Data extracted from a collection
____________________
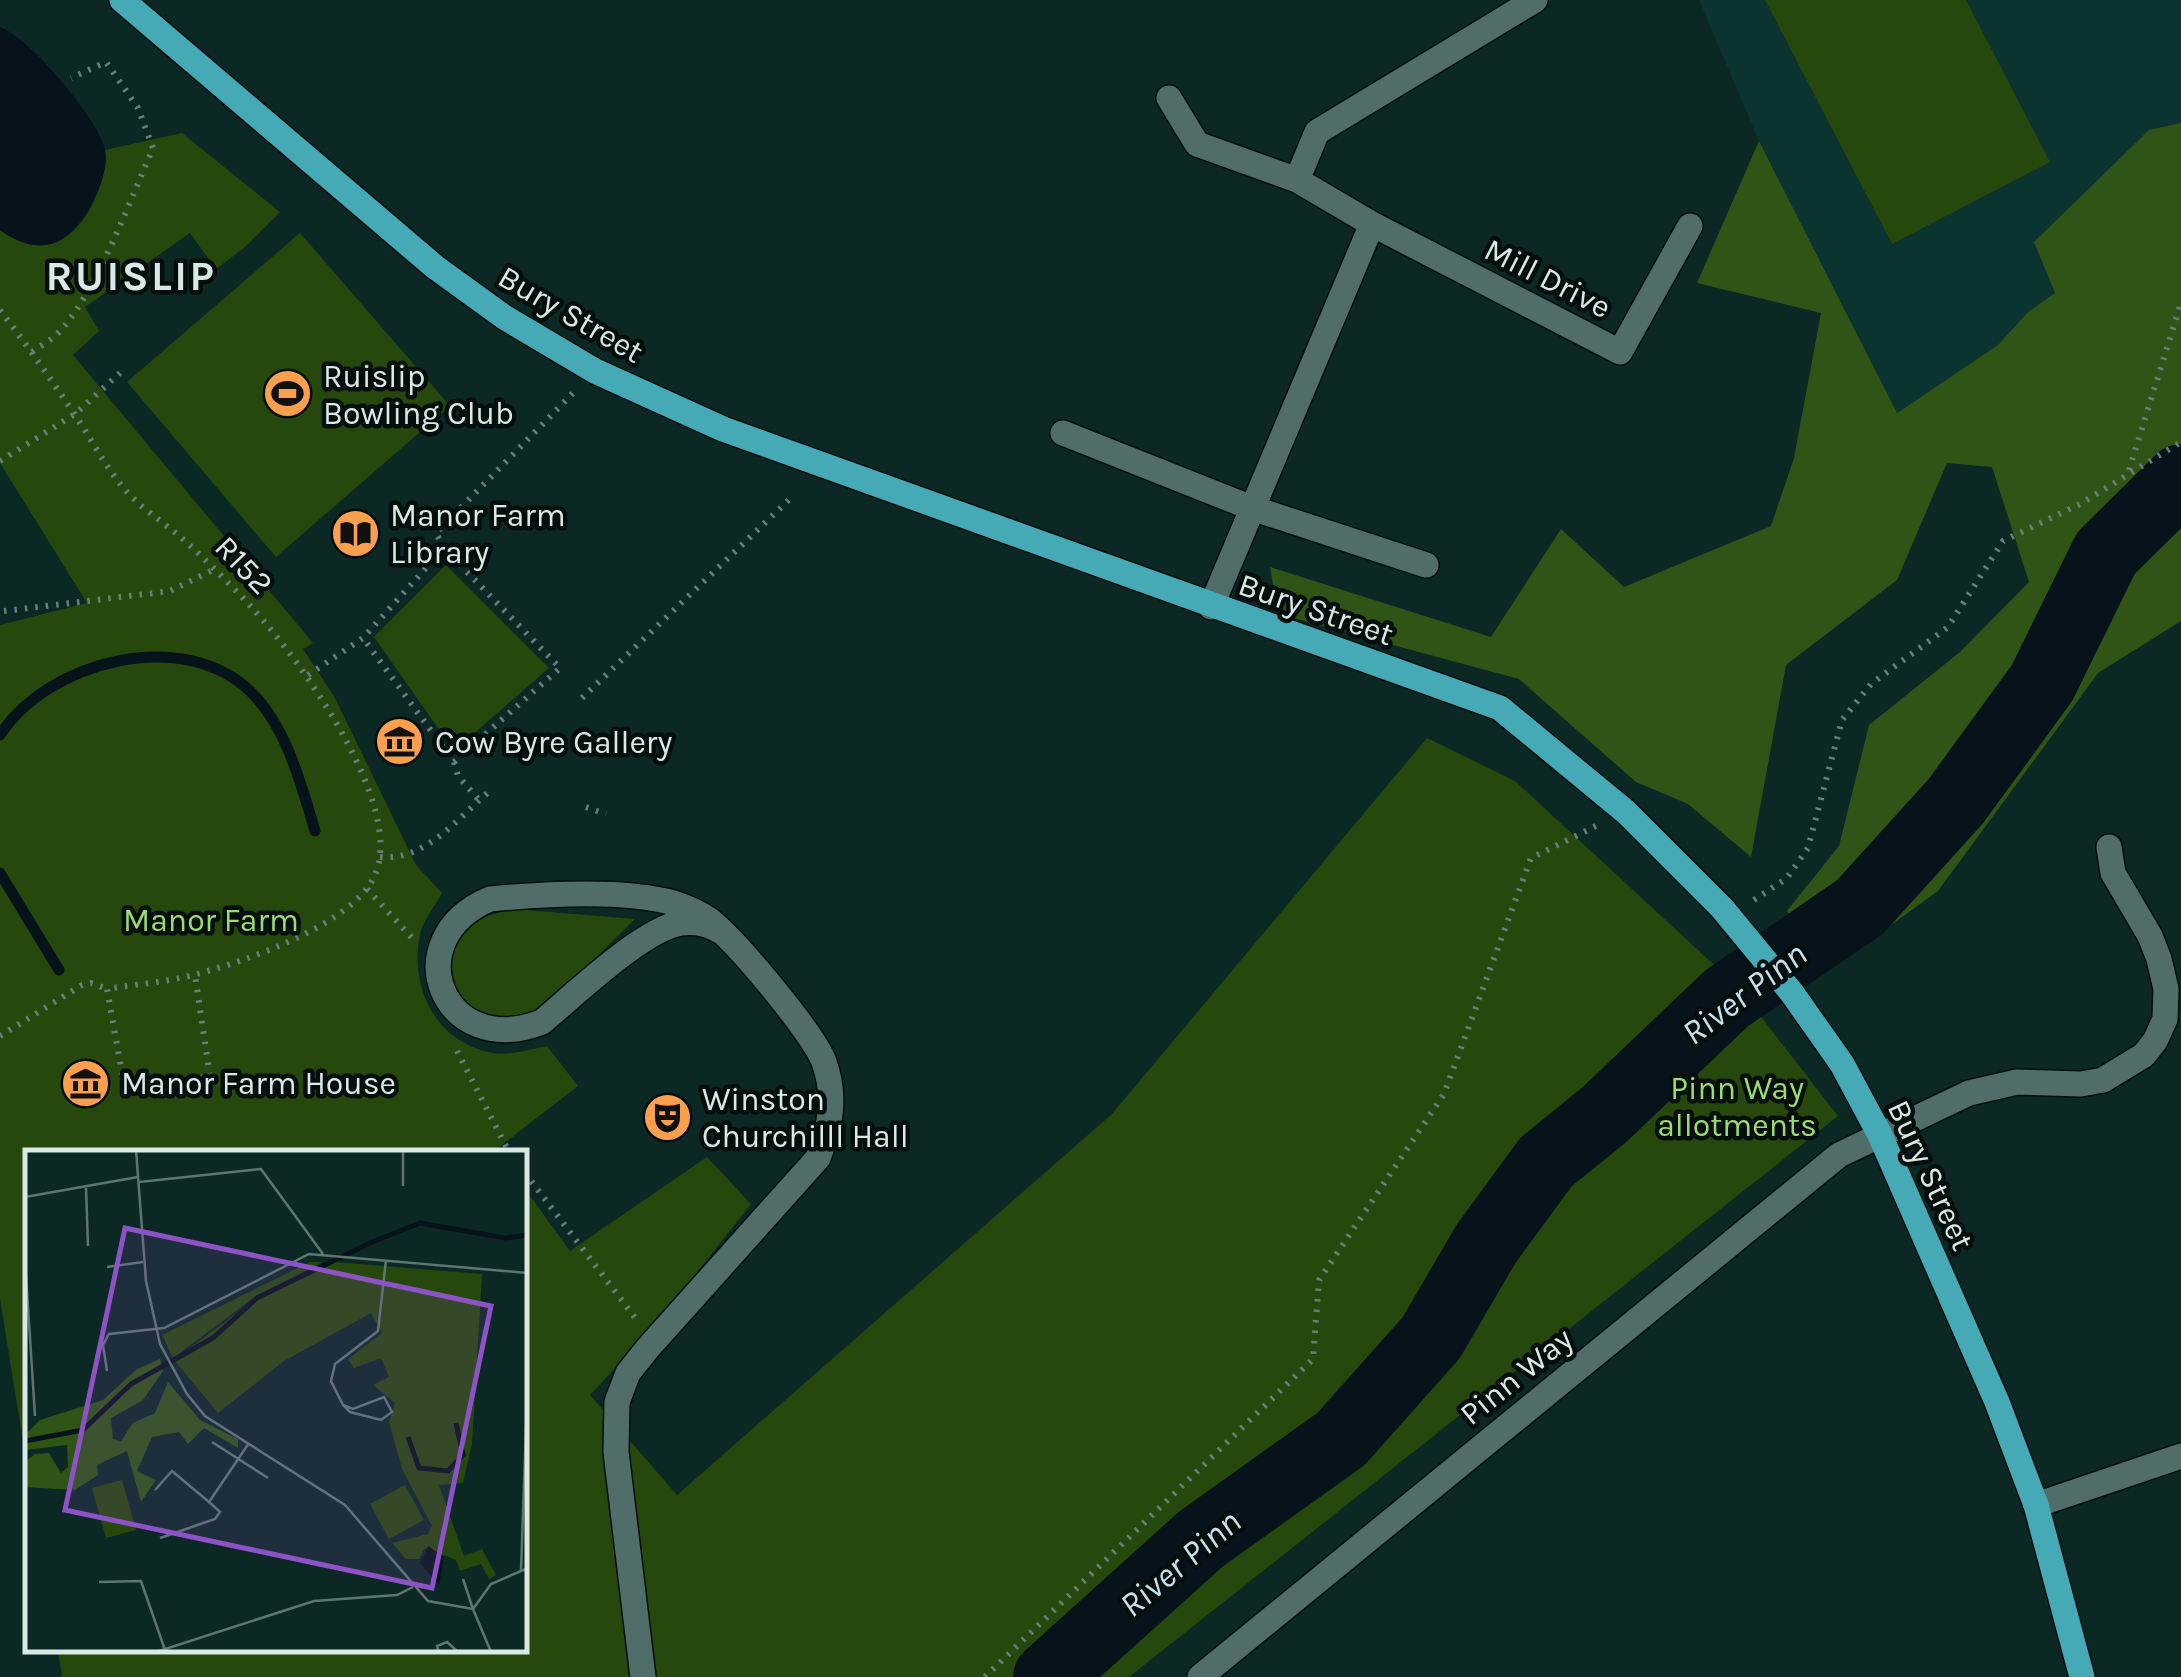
<svg xmlns="http://www.w3.org/2000/svg" width="2181" height="1677" font-family="Karla,sans-serif">
<style>
.built{fill:#0b332f}
.green{fill:#26480c}
.forest{fill:#2f5416}
.water{fill:#06131b}
.lines{fill:none;stroke-linecap:round;stroke-linejoin:round}
.stream{stroke:#06131b;stroke-width:11}
.river{stroke:#06131b;stroke-width:70}
.minor-casing{stroke:#00100e;stroke-width:28}
.major-casing{stroke:#00100e;stroke-width:28}
.path{stroke:#687e7b;stroke-width:6;stroke-dasharray:2.5 8;stroke-linecap:butt}
.minor{stroke:#516d69;stroke-width:25}
.major{stroke:#45aab6;stroke-width:25}
.labels{text-anchor:middle;stroke-width:9;stroke-linejoin:round;paint-order:stroke}
.street-label{font-size:32px;fill:#d9e9e6;stroke:#040e0d}
.poi-label{font-size:32px;fill:#d9e9e6;stroke:#040e0d;text-anchor:start}
.park-label{font-size:32px;fill:#9adc72;stroke:#040e0d}
.water-label{font-size:35px;font-style:italic;fill:#c9e0ee;stroke:#040e0d}
.district-label{font-size:42px;font-weight:bold;letter-spacing:2.5px;fill:#d9e9e6;stroke:#040e0d}
.inset-river{fill:none;stroke:#06131b;stroke-width:5}
.inset-road{fill:none;stroke:#5e7572;stroke-width:2.5}
.view{fill:#8e52c7;fill-opacity:0.15;stroke:#8e52c7;stroke-width:5}
.inset-edge{fill:none;stroke:#d9e9e6;stroke-width:5}
</style>
<rect width="100%" height="100%" fill="#0c2824"/>
<path class="built" d="M1699,0H2181V123L2149,130L2056,293L2028,312L1998,345L1897,413L1759,141Z"/>
<path class="green" d="M1765,0H1966L2050,162L1892,244Z
M182,133L280,212L244,248L216,269L190,233L85,307L99,331L73,355L313,643L303,649L335,698L416,865L442,893C435,906 423,921 420,934C409,988 436,1043 493,1053C509,1056 531,1049 547,1046L578,1086L498,1148L499,1152H28L27,1466L0,1299V625L87,603L0,463V230C62,274 105,208 105,150Z
M300,233L450,406L276,557L127,382Z
M446,565L549,668L454,751L374,637Z
M1427,738L1515,781L1739,988L1604,1115L1546,1162L1486,1244L1431,1338L1341,1439L1201,1539L1048,1677H62L58,1650H525V1189L570,1251L707,1157L751,1204L657,1323L590,1395L677,1495L1112,1114Z
M513,909L635,919L542,1011L498,1021L466,1004L456,993L450,959L456,944L475,919Z
M1748,1000L1838,1116L1129,1677H1070L1211,1552L1350,1451L1441,1350L1495,1256L1556,1175L1613,1127Z"/>
<path class="forest" d="M2181,123V621L2098,673L1938,891L1823,974L1787,911L1839,846L1869,725L1960,652L2029,582L1992,467L1947,463L1897,580L1786,665L1751,857L1688,804L1636,782L1519,679L1278,614L1270,567L1491,637L1561,529L1624,587L1771,526L1794,458L1821,313L1697,283L1759,141L1897,413L1998,345L2028,312L2055,293L2034,242L2149,130Z"/>
<path class="water" d="M0,27C29,37 99,120 105,150C108,165 102,182 96,195C75,240 46,263 0,230Z"/>
<g class="lines">
<path class="stream" d="M0,735C48,661 183,626 251,692C287,728 301,784 315,831
M0,873L59,970"/>
<path class="river" d="M1048,1677L1201,1539L1341,1439L1431,1338L1486,1244L1546,1162L1604,1115L1727,998L1860,907L1956,801L2042,683L2106,553L2181,479"/>
<defs>
<path id="minor" d="M1169,98L1197,144L1297,180
M1372,224L1620,352L1690,226
M1063,433L1252,508L1426,565
M1211,607L1372,224L1297,180L1317,132L1535,0
M2036,1505L2181,1456
M643,1677L616,1452L617,1402L628,1373L648,1348L818,1158C831,1126 836,1095 824,1062C814,1034 733,937 708,919C698,912 686,907 674,903C624,889 543,894 490,899C395,939 442,1061 542,1022C573,996 644,928 681,923C699,921 711,925 725,934
M1200,1677L1839,1155L1969,1093L2017,1082L2081,1084L2103,1080L2144,1055L2155,1041L2165,1019L2166,989L2159,959L2150,936L2113,873L2109,847"/>
<path id="major" d="M122,0L435,267L504,317L595,371L723,429L1500,708L1626,812L1722,908L1792,993L1842,1064L1880,1135L1997,1402L2036,1505L2082,1677"/>
</defs>
<use href="#minor" class="minor-casing"/>
<use href="#major" class="major-casing"/>
<path class="path" d="M0,310C26,344 51,379 75,415C92,440 106,468 126,491C143,510 165,523 184,540C208,562 232,586 254,610C299,659 408,808 374,877C351,925 246,961 197,974C168,982 137,984 107,989L125,1090L210,1076L195,975
M32,352C40,346 50,341 57,334C93,300 132,196 153,148L138,108L106,62L71,78
M0,461L75,414L121,372
M2129,470L2181,303
M444,548L436,533L574,392
M4,611L170,591L213,570
M308,675L363,638L444,548L560,668L454,762L363,638
M582,698L794,495
M454,762L458,776L479,800
M586,807L606,814
M380,857C427,861 458,817 491,790
M367,889L414,940
M1754,900L1787,878L1808,848L1842,720L1871,684L1948,627L2003,541L2080,504L2181,442
M0,1036L82,985L91,983L107,989
M457,1051L509,1152
M525,1173L636,1319
M985,1677L1313,1359L1319,1280L1444,1094L1531,858L1598,825"/>
<use href="#minor" class="minor"/>
<use href="#major" class="major"/>
</g>
<defs>
<symbol id="stadium-disc" viewBox="-11 -11 22 22"><circle r="9.5" fill="#fa9f4e" stroke="#040e0d"/><path d="M0-5a6.5 5 0 1 0 0 10a6.5 5 0 1 0 0-10ZM-3.5-1.8h7v3.6h-7Z" fill="#111"/></symbol>
<symbol id="library-disc" viewBox="-11 -11 22 22"><circle r="9.5" fill="#fa9f4e" stroke="#040e0d"/><path d="M-6-4Q-3-5.5-.7-3.5V5Q-3 3-6 4ZM6-4Q3-5.5 .7-3.5V5Q3 3 6 4Z" fill="#111"/></symbol>
<symbol id="museum-disc" viewBox="-11 -11 22 22"><circle r="9.5" fill="#fa9f4e" stroke="#040e0d"/><path d="M0-6L6-3V-2H-6V-3ZM-5-1h2V3h-2ZM-1-1h2V3h-2ZM3-1h2V3H3ZM-6 4H6V6H-6Z" fill="#111"/></symbol>
<symbol id="theatre-disc" viewBox="-11 -11 22 22"><circle r="9.5" fill="#fa9f4e" stroke="#040e0d"/><path d="M-5-5.5Q0-4 5-5.5V0Q5 5 0 6Q-5 5-5 0ZM-3.3-2.5H-1v1.5H-3.3ZM1-2.5H3.3v1.5H1ZM-2.8 1Q0 5.5 2.8 1Z" fill="#111"/></symbol>
</defs>
<g fill-rule="evenodd">
<use href="#stadium-disc" x="260" y="366" width="55" height="55"/>
<use href="#library-disc" x="328" y="506" width="55" height="55"/>
<use href="#museum-disc" x="372" y="714" width="55" height="55"/>
<use href="#museum-disc" x="58" y="1056" width="55" height="55"/>
<use href="#theatre-disc" x="640" y="1090" width="55" height="55"/>
</g>
<g class="labels">
<g class="street-label">
<text transform="translate(1548 278) rotate(27)" y="11">Mill Drive</text>
<text transform="translate(571 314) rotate(30)" y="11">Bury Street</text>
<text transform="translate(244 565) rotate(46)" y="11">R152</text>
<text transform="translate(1316 609) rotate(19)" y="11">Bury Street</text>
<text transform="translate(1931 1175) rotate(65)" y="11">Bury Street</text>
<text transform="translate(1516 1376) rotate(-39)" y="11">Pinn Way</text>
</g>
<g class="poi-label">
<text x="323" y="387">Ruislip<tspan x="323" dy="37">Bowling Club</tspan></text>
<text x="390" y="526">Manor Farm<tspan x="390" dy="37">Library</tspan></text>
<text x="435" y="753">Cow Byre Gallery</text>
<text x="121" y="1094">Manor Farm House</text>
<text x="702" y="1110">Winston<tspan x="702" dy="37">Churchilll Hall</tspan></text>
</g>
<g class="park-label">
<text x="211" y="931">Manor Farm</text>
<text x="1737" y="1099">Pinn Way<tspan x="1737" dy="37">allotments</tspan></text>
</g>
<g class="water-label">
<text transform="translate(1744 993) rotate(-37)" y="12">River Pinn</text>
<text transform="translate(1180 1563) rotate(-40)" y="12">River Pinn</text>
</g>
<g class="district-label">
<text x="131" y="290">RUISLIP</text>
</g>
</g>
<g transform="translate(25 1150)">
<rect width="502" height="502" fill="#0c2824"/>
<path d="M285,112H298L231,146L148,208L137,185ZM310,112L457,124L447,294L438,333L414,335L439,406L457,399L471,425L464,429L456,414L435,421L431,410L400,398L394,409H381L367,393L403,384L407,376L377,319L364,272L370,253L348,235L364,227L356,208L329,218L323,209L357,183L346,163L259,211L193,263L149,210L232,148ZM97,330L111,380L81,388L67,338ZM380,335L399,370L364,389L345,354Z" fill="#26480c"/>
<path d="M135,209L138,221L118,250L86,268L88,289L96,291L108,273L130,263L143,232L175,270L213,289V298L179,278L163,294L154,282L127,287L112,321L131,330L116,352L102,301L72,315L73,325L50,340L0,337V312L10,304L24,303L36,323L43,317L42,295L0,300V285L15,270L78,250L112,219Z" fill="#2f5416"/>
<path d="M403,396L419,407L414,435L395,413Z" fill="#06131b"/>
<path class="inset-river" d="M383,287L394,318L423,321L438,305L431,273M0,291L58,280L106,234L188,188L232,148L347,92L395,73L480,88L503,85"/>
<path class="inset-road" d="M111,0L121,131L135,194L162,244L180,266L320,355L403,451L448,459M114,32L236,19L298,104M378,36V0M61,38L63,96M0,47L113,27M0,109L10,266M82,117L118,112M82,221L78,195L84,184L139,178L284,104L503,123M318,255L328,259L359,247L367,262L356,270L325,262L318,255L306,231L310,214L353,181L361,110M187,292L243,328M130,340L147,321L184,352M135,388L190,369L195,362L184,352L224,293M496,421L503,218M438,429L448,459M74,432L116,431L140,500M448,459L466,434L503,418M448,459L466,502M131,502L289,451L372,445L388,437M414,502L412,496L422,492L433,502"/>
<path class="view" d="M100,78L466,156L407,438L40,360Z"/>
<rect width="502" height="502" class="inset-edge"/>
</g>
</svg>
____________________
#### Your assignment:
Would you copy every line of the entries that includes the word "href"?

#### Task output:
<use href="#minor" class="minor-casing"/>
<use href="#major" class="major-casing"/>
<use href="#minor" class="minor"/>
<use href="#major" class="major"/>
<use href="#stadium-disc" x="260" y="366" width="55" height="55"/>
<use href="#library-disc" x="328" y="506" width="55" height="55"/>
<use href="#museum-disc" x="372" y="714" width="55" height="55"/>
<use href="#museum-disc" x="58" y="1056" width="55" height="55"/>
<use href="#theatre-disc" x="640" y="1090" width="55" height="55"/>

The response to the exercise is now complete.